Portrait of the Invention Pathway
This ecosystem is not just an academic construct. Through the work of our grantees at The Lemelson Foundation, we’ve seen these pathways at work and how they’ve transformed lives.
Katelyn Sweeney was a freshman at Natick High School in Massachusetts who didn’t see herself as a STEM student until she was placed in a technology class. Her teacher emphasized Invention Education, an approach to learning that teaches the unique ways inventors find and solve problems. This completely changed Katelyn’s educational path — she went on to graduate from MIT in engineering and is now a U.S. patent holder and valuable contributor in the high-tech sector.
The pathway can and should have incredible reach. Blake Turner, for example, turned his talents toward the invention track when his community college in rural Grants Pass, Oregon, participated in an invention prototyping competition. Blake created a device that converts traditional car engines to run on hydrogen instead of gasoline — and he won. While still in college, he founded a sustainability-focused company that has the potential to revolutionize the way we drive by bridging the gap between fossil fuels and clean energy.

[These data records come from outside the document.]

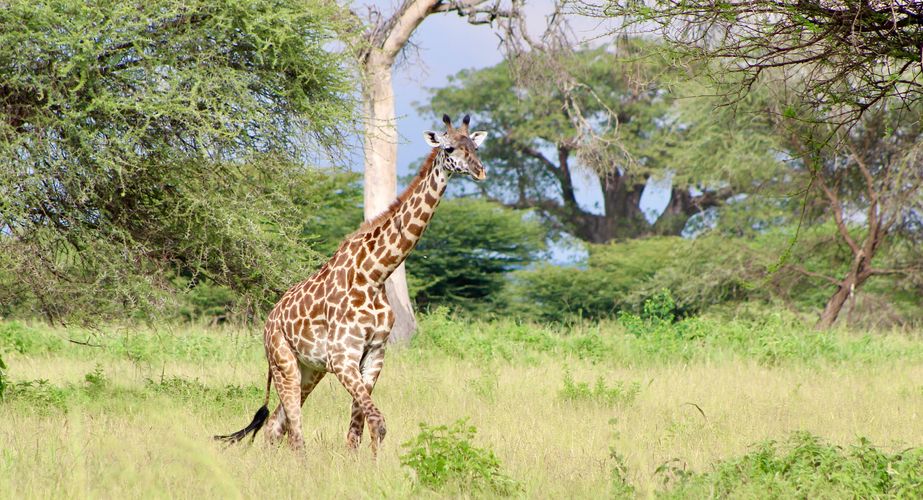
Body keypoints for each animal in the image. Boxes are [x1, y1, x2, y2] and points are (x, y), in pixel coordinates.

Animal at [215, 114, 488, 455]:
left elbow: (358, 429)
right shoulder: (342, 357)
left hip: (310, 369)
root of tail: (268, 321)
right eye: (449, 147)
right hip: (283, 362)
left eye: (475, 146)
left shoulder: (373, 355)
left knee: (276, 424)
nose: (480, 170)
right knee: (294, 429)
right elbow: (378, 423)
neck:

For Clara Mabour, the pathway led to a future in mentorship and teaching. Clara immigrated to the U.S. from Haiti at age six. By the time she was in high school in Florida — where an influential teacher encouraged her love of STEM — she was part of a team inventing a portable water filtration system for use in emergency relief after natural disasters that was showcased at the White House Science Fair. Clara is now an invention educator herself at that same school, inspiring the next generation of innovators and inventors.